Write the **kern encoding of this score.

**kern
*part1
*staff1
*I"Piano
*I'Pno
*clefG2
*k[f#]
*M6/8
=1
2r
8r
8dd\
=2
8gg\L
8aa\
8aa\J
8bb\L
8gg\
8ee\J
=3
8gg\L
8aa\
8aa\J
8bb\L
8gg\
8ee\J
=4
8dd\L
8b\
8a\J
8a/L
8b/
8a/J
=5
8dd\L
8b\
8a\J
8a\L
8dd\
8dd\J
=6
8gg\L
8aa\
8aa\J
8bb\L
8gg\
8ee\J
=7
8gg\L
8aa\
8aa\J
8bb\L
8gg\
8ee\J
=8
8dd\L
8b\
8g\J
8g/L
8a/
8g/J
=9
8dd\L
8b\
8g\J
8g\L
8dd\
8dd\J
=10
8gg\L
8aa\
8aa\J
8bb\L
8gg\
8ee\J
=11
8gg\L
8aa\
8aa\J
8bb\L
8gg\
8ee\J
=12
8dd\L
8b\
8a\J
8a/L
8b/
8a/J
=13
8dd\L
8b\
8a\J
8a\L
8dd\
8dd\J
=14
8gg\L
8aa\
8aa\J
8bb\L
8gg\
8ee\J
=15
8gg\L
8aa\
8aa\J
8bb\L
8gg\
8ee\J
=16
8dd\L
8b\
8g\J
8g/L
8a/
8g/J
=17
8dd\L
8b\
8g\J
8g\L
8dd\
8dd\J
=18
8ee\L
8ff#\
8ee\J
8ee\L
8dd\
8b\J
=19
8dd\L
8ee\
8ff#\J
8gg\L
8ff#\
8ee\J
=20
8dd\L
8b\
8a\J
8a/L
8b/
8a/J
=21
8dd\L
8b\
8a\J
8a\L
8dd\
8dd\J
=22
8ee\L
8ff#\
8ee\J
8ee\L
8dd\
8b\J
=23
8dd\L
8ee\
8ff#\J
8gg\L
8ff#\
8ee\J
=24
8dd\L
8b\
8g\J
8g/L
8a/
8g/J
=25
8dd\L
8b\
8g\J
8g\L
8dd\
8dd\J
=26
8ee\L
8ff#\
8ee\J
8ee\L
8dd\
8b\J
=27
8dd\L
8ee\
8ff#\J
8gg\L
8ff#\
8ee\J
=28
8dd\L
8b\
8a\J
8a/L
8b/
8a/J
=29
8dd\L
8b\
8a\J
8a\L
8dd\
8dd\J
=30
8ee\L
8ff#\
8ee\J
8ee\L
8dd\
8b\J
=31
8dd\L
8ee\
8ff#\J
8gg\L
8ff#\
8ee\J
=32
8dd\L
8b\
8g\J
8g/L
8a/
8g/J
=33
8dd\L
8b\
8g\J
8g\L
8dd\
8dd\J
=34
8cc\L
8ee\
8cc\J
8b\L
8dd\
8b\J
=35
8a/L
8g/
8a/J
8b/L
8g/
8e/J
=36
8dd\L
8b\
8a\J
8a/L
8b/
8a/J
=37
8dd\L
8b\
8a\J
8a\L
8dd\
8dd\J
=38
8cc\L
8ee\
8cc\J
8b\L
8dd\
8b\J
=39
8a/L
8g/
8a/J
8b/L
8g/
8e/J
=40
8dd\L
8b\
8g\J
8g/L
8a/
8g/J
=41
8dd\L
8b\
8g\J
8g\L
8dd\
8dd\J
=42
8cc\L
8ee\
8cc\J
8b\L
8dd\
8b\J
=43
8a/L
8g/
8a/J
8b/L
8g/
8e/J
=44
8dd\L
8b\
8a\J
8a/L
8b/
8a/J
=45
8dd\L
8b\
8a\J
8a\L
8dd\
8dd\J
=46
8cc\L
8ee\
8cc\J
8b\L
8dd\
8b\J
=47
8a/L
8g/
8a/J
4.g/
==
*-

★ ★ ★

◆ **Requirements**: Copy the listing above with "score" replaced by "piece" and every other part left unchanged.

◆ **Exercise result**:
Write the **kern encoding of this piece.

**kern
*part1
*staff1
*I"Piano
*I'Pno
*clefG2
*k[f#]
*M6/8
=1
2r
8r
8dd\
=2
8gg\L
8aa\
8aa\J
8bb\L
8gg\
8ee\J
=3
8gg\L
8aa\
8aa\J
8bb\L
8gg\
8ee\J
=4
8dd\L
8b\
8a\J
8a/L
8b/
8a/J
=5
8dd\L
8b\
8a\J
8a\L
8dd\
8dd\J
=6
8gg\L
8aa\
8aa\J
8bb\L
8gg\
8ee\J
=7
8gg\L
8aa\
8aa\J
8bb\L
8gg\
8ee\J
=8
8dd\L
8b\
8g\J
8g/L
8a/
8g/J
=9
8dd\L
8b\
8g\J
8g\L
8dd\
8dd\J
=10
8gg\L
8aa\
8aa\J
8bb\L
8gg\
8ee\J
=11
8gg\L
8aa\
8aa\J
8bb\L
8gg\
8ee\J
=12
8dd\L
8b\
8a\J
8a/L
8b/
8a/J
=13
8dd\L
8b\
8a\J
8a\L
8dd\
8dd\J
=14
8gg\L
8aa\
8aa\J
8bb\L
8gg\
8ee\J
=15
8gg\L
8aa\
8aa\J
8bb\L
8gg\
8ee\J
=16
8dd\L
8b\
8g\J
8g/L
8a/
8g/J
=17
8dd\L
8b\
8g\J
8g\L
8dd\
8dd\J
=18
8ee\L
8ff#\
8ee\J
8ee\L
8dd\
8b\J
=19
8dd\L
8ee\
8ff#\J
8gg\L
8ff#\
8ee\J
=20
8dd\L
8b\
8a\J
8a/L
8b/
8a/J
=21
8dd\L
8b\
8a\J
8a\L
8dd\
8dd\J
=22
8ee\L
8ff#\
8ee\J
8ee\L
8dd\
8b\J
=23
8dd\L
8ee\
8ff#\J
8gg\L
8ff#\
8ee\J
=24
8dd\L
8b\
8g\J
8g/L
8a/
8g/J
=25
8dd\L
8b\
8g\J
8g\L
8dd\
8dd\J
=26
8ee\L
8ff#\
8ee\J
8ee\L
8dd\
8b\J
=27
8dd\L
8ee\
8ff#\J
8gg\L
8ff#\
8ee\J
=28
8dd\L
8b\
8a\J
8a/L
8b/
8a/J
=29
8dd\L
8b\
8a\J
8a\L
8dd\
8dd\J
=30
8ee\L
8ff#\
8ee\J
8ee\L
8dd\
8b\J
=31
8dd\L
8ee\
8ff#\J
8gg\L
8ff#\
8ee\J
=32
8dd\L
8b\
8g\J
8g/L
8a/
8g/J
=33
8dd\L
8b\
8g\J
8g\L
8dd\
8dd\J
=34
8cc\L
8ee\
8cc\J
8b\L
8dd\
8b\J
=35
8a/L
8g/
8a/J
8b/L
8g/
8e/J
=36
8dd\L
8b\
8a\J
8a/L
8b/
8a/J
=37
8dd\L
8b\
8a\J
8a\L
8dd\
8dd\J
=38
8cc\L
8ee\
8cc\J
8b\L
8dd\
8b\J
=39
8a/L
8g/
8a/J
8b/L
8g/
8e/J
=40
8dd\L
8b\
8g\J
8g/L
8a/
8g/J
=41
8dd\L
8b\
8g\J
8g\L
8dd\
8dd\J
=42
8cc\L
8ee\
8cc\J
8b\L
8dd\
8b\J
=43
8a/L
8g/
8a/J
8b/L
8g/
8e/J
=44
8dd\L
8b\
8a\J
8a/L
8b/
8a/J
=45
8dd\L
8b\
8a\J
8a\L
8dd\
8dd\J
=46
8cc\L
8ee\
8cc\J
8b\L
8dd\
8b\J
=47
8a/L
8g/
8a/J
4.g/
==
*-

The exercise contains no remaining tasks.